=== DATA TO PROCESS ===
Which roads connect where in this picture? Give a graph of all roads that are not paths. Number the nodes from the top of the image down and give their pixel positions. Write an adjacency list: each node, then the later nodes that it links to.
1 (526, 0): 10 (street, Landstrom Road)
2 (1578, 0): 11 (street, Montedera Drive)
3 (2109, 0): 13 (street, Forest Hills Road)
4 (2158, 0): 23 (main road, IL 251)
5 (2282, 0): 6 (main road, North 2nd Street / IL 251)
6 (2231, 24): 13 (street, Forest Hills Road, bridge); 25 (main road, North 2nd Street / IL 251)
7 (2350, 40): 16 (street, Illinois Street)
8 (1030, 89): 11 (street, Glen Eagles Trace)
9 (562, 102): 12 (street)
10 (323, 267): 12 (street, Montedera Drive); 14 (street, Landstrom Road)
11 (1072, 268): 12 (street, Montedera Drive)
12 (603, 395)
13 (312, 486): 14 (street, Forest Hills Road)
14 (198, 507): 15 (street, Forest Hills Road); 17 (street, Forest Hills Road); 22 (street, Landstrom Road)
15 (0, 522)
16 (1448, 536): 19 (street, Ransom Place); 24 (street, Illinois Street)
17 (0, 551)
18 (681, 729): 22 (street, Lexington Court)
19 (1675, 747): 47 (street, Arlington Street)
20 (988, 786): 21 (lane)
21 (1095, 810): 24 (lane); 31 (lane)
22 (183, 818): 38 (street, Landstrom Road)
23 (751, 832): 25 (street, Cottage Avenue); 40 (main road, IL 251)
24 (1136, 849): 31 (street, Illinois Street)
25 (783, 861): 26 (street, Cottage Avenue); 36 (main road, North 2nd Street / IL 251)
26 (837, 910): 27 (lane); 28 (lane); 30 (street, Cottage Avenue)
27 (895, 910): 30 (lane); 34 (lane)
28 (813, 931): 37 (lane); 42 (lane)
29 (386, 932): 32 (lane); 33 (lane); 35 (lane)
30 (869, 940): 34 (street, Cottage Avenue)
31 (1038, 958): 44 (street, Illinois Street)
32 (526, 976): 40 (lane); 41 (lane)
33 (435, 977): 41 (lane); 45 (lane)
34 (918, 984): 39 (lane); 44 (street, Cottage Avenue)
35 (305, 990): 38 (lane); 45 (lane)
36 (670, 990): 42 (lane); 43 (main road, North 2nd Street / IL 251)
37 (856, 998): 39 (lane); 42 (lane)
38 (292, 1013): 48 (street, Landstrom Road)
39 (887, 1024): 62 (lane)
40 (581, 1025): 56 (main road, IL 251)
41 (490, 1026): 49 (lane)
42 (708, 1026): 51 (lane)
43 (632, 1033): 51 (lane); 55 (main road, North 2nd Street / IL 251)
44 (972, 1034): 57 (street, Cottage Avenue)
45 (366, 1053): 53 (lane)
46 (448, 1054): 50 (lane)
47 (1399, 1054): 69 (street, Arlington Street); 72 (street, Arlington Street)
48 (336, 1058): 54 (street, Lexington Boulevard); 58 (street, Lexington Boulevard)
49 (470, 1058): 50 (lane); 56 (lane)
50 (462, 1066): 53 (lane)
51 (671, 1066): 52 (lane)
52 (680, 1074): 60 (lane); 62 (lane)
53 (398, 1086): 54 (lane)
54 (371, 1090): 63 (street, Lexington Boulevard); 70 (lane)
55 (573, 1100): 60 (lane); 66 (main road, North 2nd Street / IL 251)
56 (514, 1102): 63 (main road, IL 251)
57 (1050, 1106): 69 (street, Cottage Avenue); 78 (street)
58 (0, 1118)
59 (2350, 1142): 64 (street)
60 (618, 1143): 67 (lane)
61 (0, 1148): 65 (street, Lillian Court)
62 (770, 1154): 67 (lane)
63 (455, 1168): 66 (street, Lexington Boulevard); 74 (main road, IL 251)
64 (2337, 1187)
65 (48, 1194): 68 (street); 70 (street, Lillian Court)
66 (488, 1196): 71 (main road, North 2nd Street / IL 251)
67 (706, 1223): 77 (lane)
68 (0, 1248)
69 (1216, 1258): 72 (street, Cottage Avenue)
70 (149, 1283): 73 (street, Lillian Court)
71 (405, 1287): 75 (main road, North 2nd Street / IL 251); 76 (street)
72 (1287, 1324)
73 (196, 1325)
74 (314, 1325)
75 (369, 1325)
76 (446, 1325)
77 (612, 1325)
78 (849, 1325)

=== WHAT YOU WILL DO ===
Copy out the full set of entries without altering anything.

=== EXERCISE OUTPUT ===
Which roads connect where in this picture? Give a graph of all roads that are not paths. Number the nodes from the top of the image down and give their pixel positions. Write an adjacency list: each node, then the later nodes that it links to.
1 (526, 0): 10 (street, Landstrom Road)
2 (1578, 0): 11 (street, Montedera Drive)
3 (2109, 0): 13 (street, Forest Hills Road)
4 (2158, 0): 23 (main road, IL 251)
5 (2282, 0): 6 (main road, North 2nd Street / IL 251)
6 (2231, 24): 13 (street, Forest Hills Road, bridge); 25 (main road, North 2nd Street / IL 251)
7 (2350, 40): 16 (street, Illinois Street)
8 (1030, 89): 11 (street, Glen Eagles Trace)
9 (562, 102): 12 (street)
10 (323, 267): 12 (street, Montedera Drive); 14 (street, Landstrom Road)
11 (1072, 268): 12 (street, Montedera Drive)
12 (603, 395)
13 (312, 486): 14 (street, Forest Hills Road)
14 (198, 507): 15 (street, Forest Hills Road); 17 (street, Forest Hills Road); 22 (street, Landstrom Road)
15 (0, 522)
16 (1448, 536): 19 (street, Ransom Place); 24 (street, Illinois Street)
17 (0, 551)
18 (681, 729): 22 (street, Lexington Court)
19 (1675, 747): 47 (street, Arlington Street)
20 (988, 786): 21 (lane)
21 (1095, 810): 24 (lane); 31 (lane)
22 (183, 818): 38 (street, Landstrom Road)
23 (751, 832): 25 (street, Cottage Avenue); 40 (main road, IL 251)
24 (1136, 849): 31 (street, Illinois Street)
25 (783, 861): 26 (street, Cottage Avenue); 36 (main road, North 2nd Street / IL 251)
26 (837, 910): 27 (lane); 28 (lane); 30 (street, Cottage Avenue)
27 (895, 910): 30 (lane); 34 (lane)
28 (813, 931): 37 (lane); 42 (lane)
29 (386, 932): 32 (lane); 33 (lane); 35 (lane)
30 (869, 940): 34 (street, Cottage Avenue)
31 (1038, 958): 44 (street, Illinois Street)
32 (526, 976): 40 (lane); 41 (lane)
33 (435, 977): 41 (lane); 45 (lane)
34 (918, 984): 39 (lane); 44 (street, Cottage Avenue)
35 (305, 990): 38 (lane); 45 (lane)
36 (670, 990): 42 (lane); 43 (main road, North 2nd Street / IL 251)
37 (856, 998): 39 (lane); 42 (lane)
38 (292, 1013): 48 (street, Landstrom Road)
39 (887, 1024): 62 (lane)
40 (581, 1025): 56 (main road, IL 251)
41 (490, 1026): 49 (lane)
42 (708, 1026): 51 (lane)
43 (632, 1033): 51 (lane); 55 (main road, North 2nd Street / IL 251)
44 (972, 1034): 57 (street, Cottage Avenue)
45 (366, 1053): 53 (lane)
46 (448, 1054): 50 (lane)
47 (1399, 1054): 69 (street, Arlington Street); 72 (street, Arlington Street)
48 (336, 1058): 54 (street, Lexington Boulevard); 58 (street, Lexington Boulevard)
49 (470, 1058): 50 (lane); 56 (lane)
50 (462, 1066): 53 (lane)
51 (671, 1066): 52 (lane)
52 (680, 1074): 60 (lane); 62 (lane)
53 (398, 1086): 54 (lane)
54 (371, 1090): 63 (street, Lexington Boulevard); 70 (lane)
55 (573, 1100): 60 (lane); 66 (main road, North 2nd Street / IL 251)
56 (514, 1102): 63 (main road, IL 251)
57 (1050, 1106): 69 (street, Cottage Avenue); 78 (street)
58 (0, 1118)
59 (2350, 1142): 64 (street)
60 (618, 1143): 67 (lane)
61 (0, 1148): 65 (street, Lillian Court)
62 (770, 1154): 67 (lane)
63 (455, 1168): 66 (street, Lexington Boulevard); 74 (main road, IL 251)
64 (2337, 1187)
65 (48, 1194): 68 (street); 70 (street, Lillian Court)
66 (488, 1196): 71 (main road, North 2nd Street / IL 251)
67 (706, 1223): 77 (lane)
68 (0, 1248)
69 (1216, 1258): 72 (street, Cottage Avenue)
70 (149, 1283): 73 (street, Lillian Court)
71 (405, 1287): 75 (main road, North 2nd Street / IL 251); 76 (street)
72 (1287, 1324)
73 (196, 1325)
74 (314, 1325)
75 (369, 1325)
76 (446, 1325)
77 (612, 1325)
78 (849, 1325)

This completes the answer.